### Brief
Each line in the records below that has the word "showed" should be copied.

### Page-level text extractions
┄┄┄┄┄┄┄┄┄┄
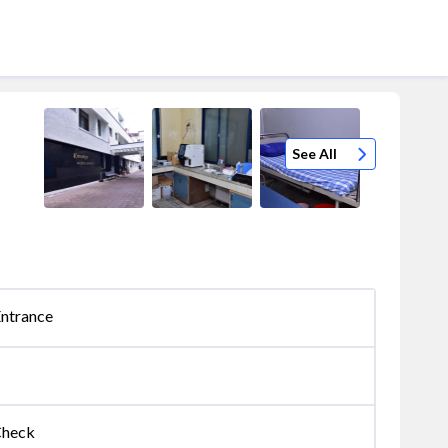
See All
Entrance
Check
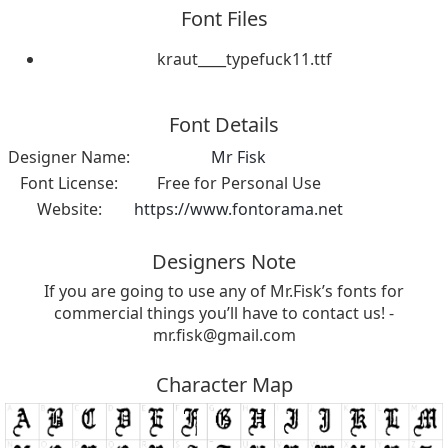
Font Files
kraut____typefuck11.ttf
Font Details
Designer Name:
Mr Fisk
Font License:
Free for Personal Use
Website:
https://www.fontorama.net
Designers Note
If you are going to use any of Mr.Fisk’s fonts for
commercial things you’ll have to contact us! -
mr.fisk@gmail.com
Character Map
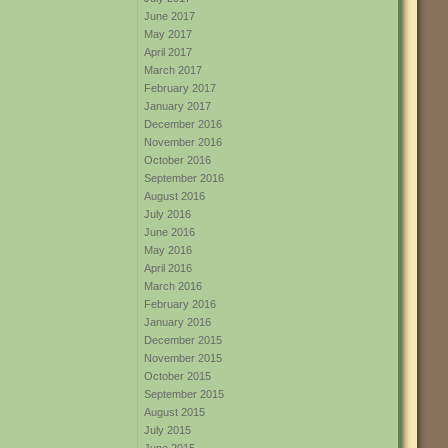
June 2017
May 2017
April 2017
March 2017
February 2017
January 2017
December 2016
November 2016
October 2016
September 2016
August 2016
July 2016
June 2016
May 2016
April 2016
March 2016
February 2016
January 2016
December 2015
November 2015
October 2015
September 2015
August 2015
July 2015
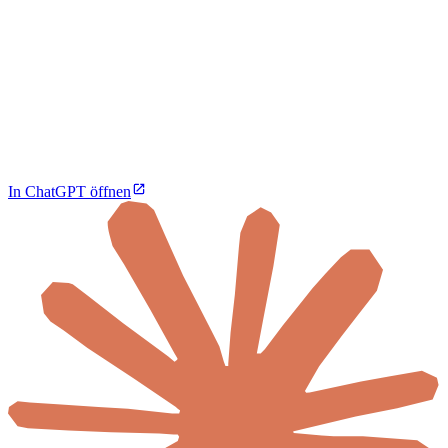
In ChatGPT öffnen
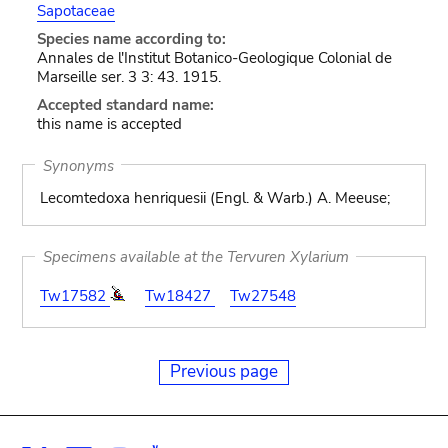
Sapotaceae
Species name according to:
Annales de l'Institut Botanico-Geologique Colonial de
Marseille ser. 3 3: 43. 1915.
Accepted standard name:
this name is accepted
Synonyms
Lecomtedoxa henriquesii (Engl. & Warb.) A. Meeuse;
Specimens available at the Tervuren Xylarium
Tw17582
Tw18427
Tw27548
Previous page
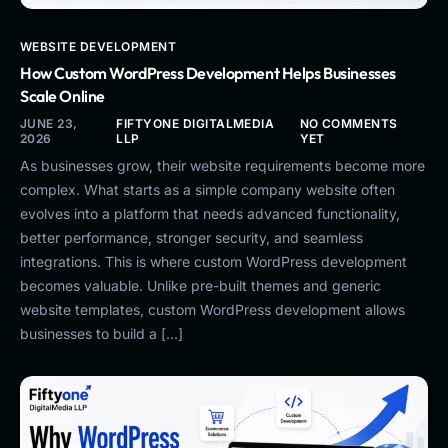
WEBSITE DEVELOPMENT
How Custom WordPress Development Helps Businesses
Scale Online
JUNE 23,
FIFTYONE DIGITALMEDIA
NO COMMENTS
2026
LLP
YET
As businesses grow, their website requirements become more
complex. What starts as a simple company website often
evolves into a platform that needs advanced functionality,
better performance, stronger security, and seamless
integrations. This is where custom WordPress development
becomes valuable. Unlike pre-built themes and generic
website templates, custom WordPress development allows
businesses to build a […]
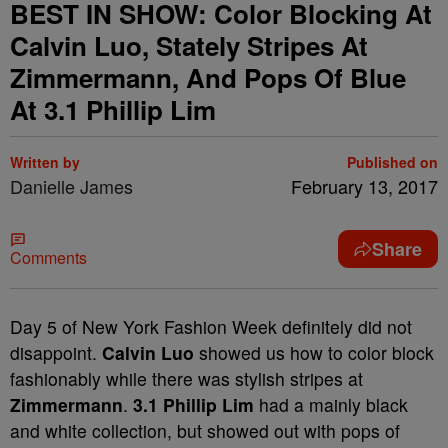
BEST IN SHOW: Color Blocking At
Calvin Luo, Stately Stripes At
Zimmermann, And Pops Of Blue
At 3.1 Phillip Lim
Written by
Published on
Danielle James
February 13, 2017
Share
Comments
Day 5 of New York Fashion Week definitely did not
disappoint.
Calvin Luo
showed us how to color block
fashionably while there was stylish stripes at
Zimmermann
.
3.1 Phillip Lim
had a mainly black
and white collection, but showed out with pops of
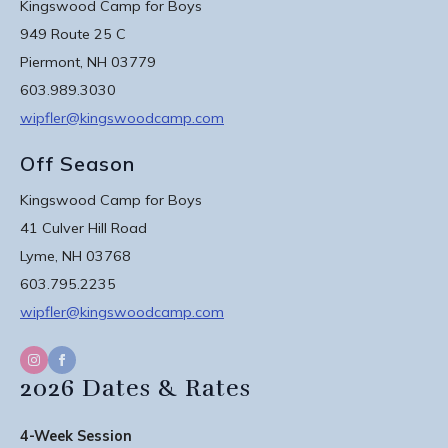
Kingswood Camp for Boys
949 Route 25 C
Piermont, NH 03779
603.989.3030
wipfler@kingswoodcamp.com
Off Season
Kingswood Camp for Boys
41 Culver Hill Road
Lyme, NH 03768
603.795.2235
wipfler@kingswoodcamp.com
2026 Dates & Rates
4-Week Session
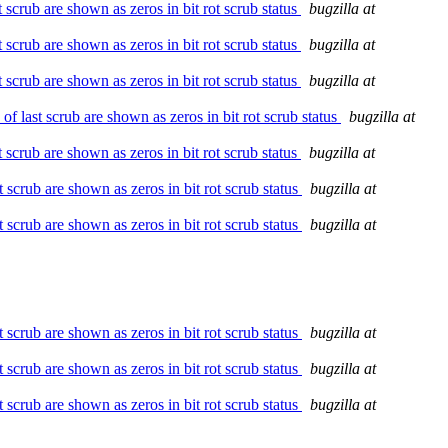
crub are shown as zeros in bit rot scrub status
bugzilla at
crub are shown as zeros in bit rot scrub status
bugzilla at
crub are shown as zeros in bit rot scrub status
bugzilla at
last scrub are shown as zeros in bit rot scrub status
bugzilla at
crub are shown as zeros in bit rot scrub status
bugzilla at
scrub are shown as zeros in bit rot scrub status
bugzilla at
scrub are shown as zeros in bit rot scrub status
bugzilla at
scrub are shown as zeros in bit rot scrub status
bugzilla at
scrub are shown as zeros in bit rot scrub status
bugzilla at
scrub are shown as zeros in bit rot scrub status
bugzilla at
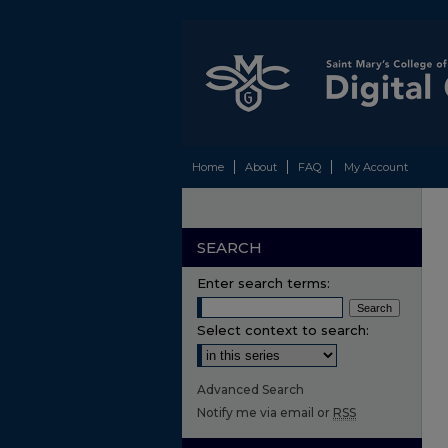
Home
About
FAQ
My Account
SEARCH
Enter search terms:
Select context to search:
Advanced Search
Notify me via email or
RSS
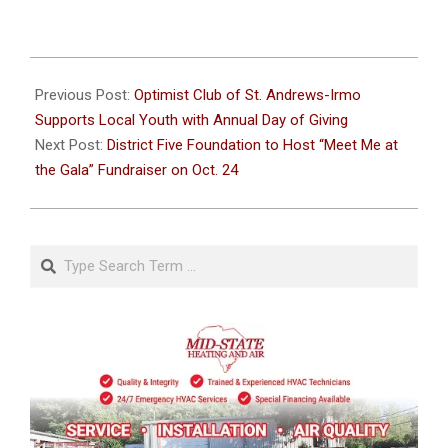
2024-
10-
Previous Post:
Optimist Club of St. Andrews-Irmo
15
Supports Local Youth with Annual Day of Giving
Next Post:
District Five Foundation to Host “Meet Me at
the Gala” Fundraiser on Oct. 24
Search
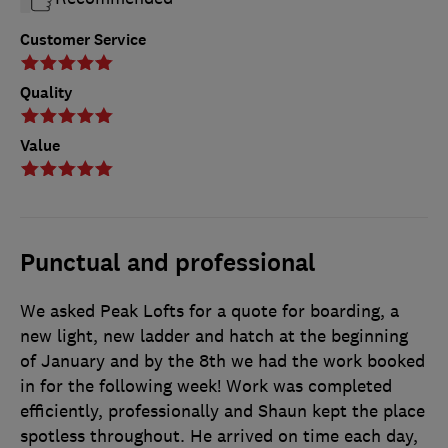
Customer Service
Quality
Value
Punctual and professional
We asked Peak Lofts for a quote for boarding, a
new light, new ladder and hatch at the beginning
of January and by the 8th we had the work booked
in for the following week! Work was completed
efficiently, professionally and Shaun kept the place
spotless throughout. He arrived on time each day,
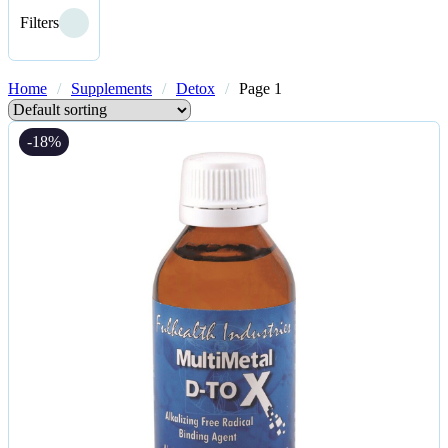
Filters
Home
/
Supplements
/
Detox
/
Page 1
-18%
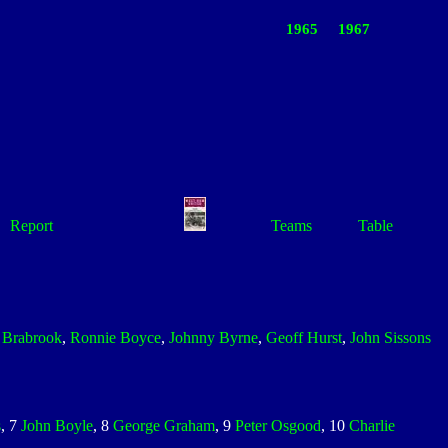
1965
1967
Report
Teams
Table
r Brabrook
,
Ronnie Boyce
,
Johnny Byrne
,
Geoff Hurst
,
John Sissons
s
, 7
John Boyle
, 8
George Graham
, 9
Peter Osgood
, 10
Charlie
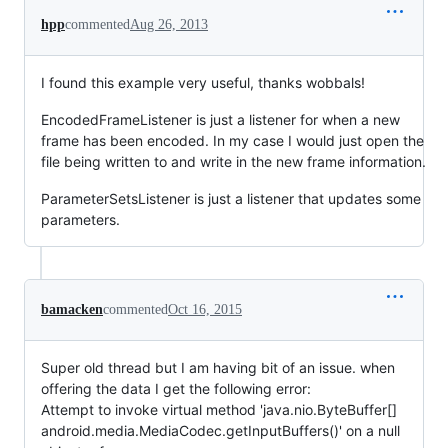
hpp
commented
Aug 26, 2013
I found this example very useful, thanks wobbals!
EncodedFrameListener is just a listener for when a new
frame has been encoded. In my case I would just open the
file being written to and write in the new frame information.
ParameterSetsListener is just a listener that updates some
parameters.
bamacken
commented
Oct 16, 2015
Super old thread but I am having bit of an issue. when
offering the data I get the following error:
Attempt to invoke virtual method 'java.nio.ByteBuffer[]
android.media.MediaCodec.getInputBuffers()' on a null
┄┄┄┄┄┄┄┄┄┄
### Output for this task
showed us how to color block
and white collection, but showed out with pops of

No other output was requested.